Trecho apresentado

◆ ◆ ◆ ◆ ◆ ◆ ◆

A geração termelétrica é acionada porque as entidades responsáveis pela coordenação e controle das operações nacionais de geração e transmissão – no caso do Brasil, o ONS – ainda se veem obrigados a vislumbrar soluções para os casos em que as condições de produção de energia elétrica a partir das fontes renováveis (como as inconsistências de incidência de ventos e raios solares, a falta de chuva ou a ausência de uma tecnologia adequada de armazenamento) não desempenham conforme esperado. Simplificadamente, é dito que as fontes renováveis são “variáveis” ou “intermitentes”, isto é, não produzem de maneira linear ao longo do tempo, impedindo um despacho controlável. Na direção contrária, a geração termelétrica é controlável e, por isso, é utilizada somente quando a geração renovável – que ainda não possui tecnologias viáveis de armazenamento – não performa de forma a atender a demanda satisfatoriamente. Uma forma ilustrativa de perceber a complementação térmica é contrapondo a energia gerada por termelétricas com Energia Natural Afluente bruta (ENA bruta).

Como vimos, nossa matriz é essencialmente sustentada por geração hídrica, e nos momentos de menor precipitação total (e consequente redução dos níveis de reservatórios nacionais), a produção de eletricidade a partir de fontes hidráulicas ficaria comprometida. Para evitar tal instabilidade, em épocas mais secas as termelétricas são acionadas a fim de garantir a segurança de abastecimento no sistema. O Gráfico 2 em seguida ilustra justamente essa situação: ele compara a geração térmica de eletricidade entre 2018 e 2022 com a ENA bruta (MWmed), que é basicamente a quantidade de energia elétrica que pode ser gerada para o SIN por meio do nível de água disponível nos reservatórios nacionais, desconsideradas eventuais restrições operativas ou limitações legais. Por ele, depreende-se que os momentos de menor participação hídrica são acompanhados da complementação da geração termelétrica no sistema. Foi o que aconteceu, mais recentemente, em 2021, quando o país atravessou significativa crise hídrica e registrou recordes de geração de energia termelétrica.

◆ ◆ ◆ ◆ ◆ ◆ ◆

Material
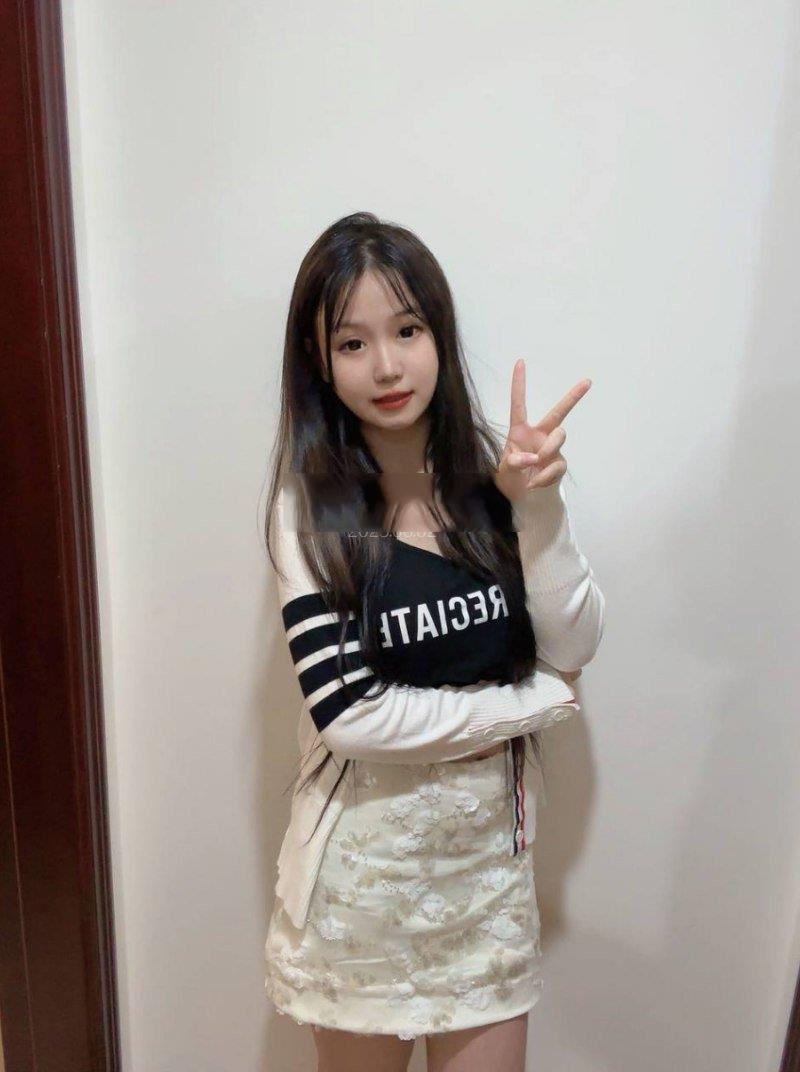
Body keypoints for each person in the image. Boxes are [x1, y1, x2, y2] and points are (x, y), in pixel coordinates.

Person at [262, 211, 605, 1072]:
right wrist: (527, 706)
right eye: (352, 342)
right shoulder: (313, 508)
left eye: (407, 330)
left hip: (487, 885)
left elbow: (573, 643)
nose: (386, 366)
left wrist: (536, 506)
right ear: (319, 361)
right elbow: (350, 715)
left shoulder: (498, 476)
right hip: (361, 889)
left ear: (439, 335)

◆ ◆ ◆ ◆ ◆ ◆ ◆

Tarefa 1
Segundo o texto sobre geração termelétrica, em que ano o país atravessou uma significativa crise hídrica e registrou recordes de geração termelétrica?
Tarefa 2
Redija a continuação do texto sobre geração termelétrica, a partir da última frase apresentada.
Não é preciso consultar o material acima.

Resposta do exercício 1
Em 2021.

Resposta do exercício 2
 

Gráfico 2 Comparação entre ENA Bruta e geração termelétrica no SIN (Brasil, MWmed, 2020-2022)

Fonte: elaboração própria a partir de dados do ONS.

A dinâmica apresentada nesta seção impede prospectar um futuro para o setor elétrico nacional, ao menos no curto prazo, que desconsidere a geração termelétrica. Na verdade, a própria expansão adequada da geração renovável no país é assegurada pela geração termelétrica, o que torna esses atores complementares, e não excludentes. Este ponto, quando associado ao trilema do setor elétrico, é central para resumir a primeira conclusão deste artigo: diferentemente da maioria dos países do mundo, o setor elétrico brasileiro é um caso de sucesso internacionalmente reconhecido pela sua capacidade de priorização de geração renovável e complementação via geração térmica.

 

Sobre o perfil singular das emissões brasileiras de gases de efeito estufa

Os Gráfico 3 abaixo ilustra as emissões brutas no Brasil por setor econômico. Os dados advêm do Sistema de Estimativa de Emissões de Gases de Efeito Estufa Brasil (SEEG-Brasil), iniciativa do Observatório do Clima que estima as emissões antrópicas no país segundo as diretrizes do IPCC. Por meio deles, é natural verificar que há um protagonismo do segmento de “Mudança de Uso da Terra e Florestas” como principal emissor de GEEs do Brasil. Em 2022, ano com dados mais recentes, o setor concentrou 48,47% das emissões, seguido por “Agropecuária” (26,27%), “Energia” (17,88%), “Resíduos” (3,94%) e “Processos Industriais” (3,45%), nessa ordem. Se considerarmos a média do percentual verificado a cada ano, tal tendência torna-se ainda mais clara, com 56,85% das emissões originárias de “Mudança de Uso da Terra e Florestas”. Aqui é possível registrar a segunda conclusão deste artigo: diferentemente da maior parte das economias que mais emitem no planeta – o setor energético não é o responsável central pela emissão desses gases no Brasil, mas sim as alterações de uso da terra dos biomas nacionais.


Gráfico
3 Emissões brutas de GEEs por setor (Brasil, BtCO2e, GWP-AR6, 1990-2022)

Fonte: elaboração própria a partir de dados do SEEG-Brasil/Observatório do Clima (SEEG, 2024).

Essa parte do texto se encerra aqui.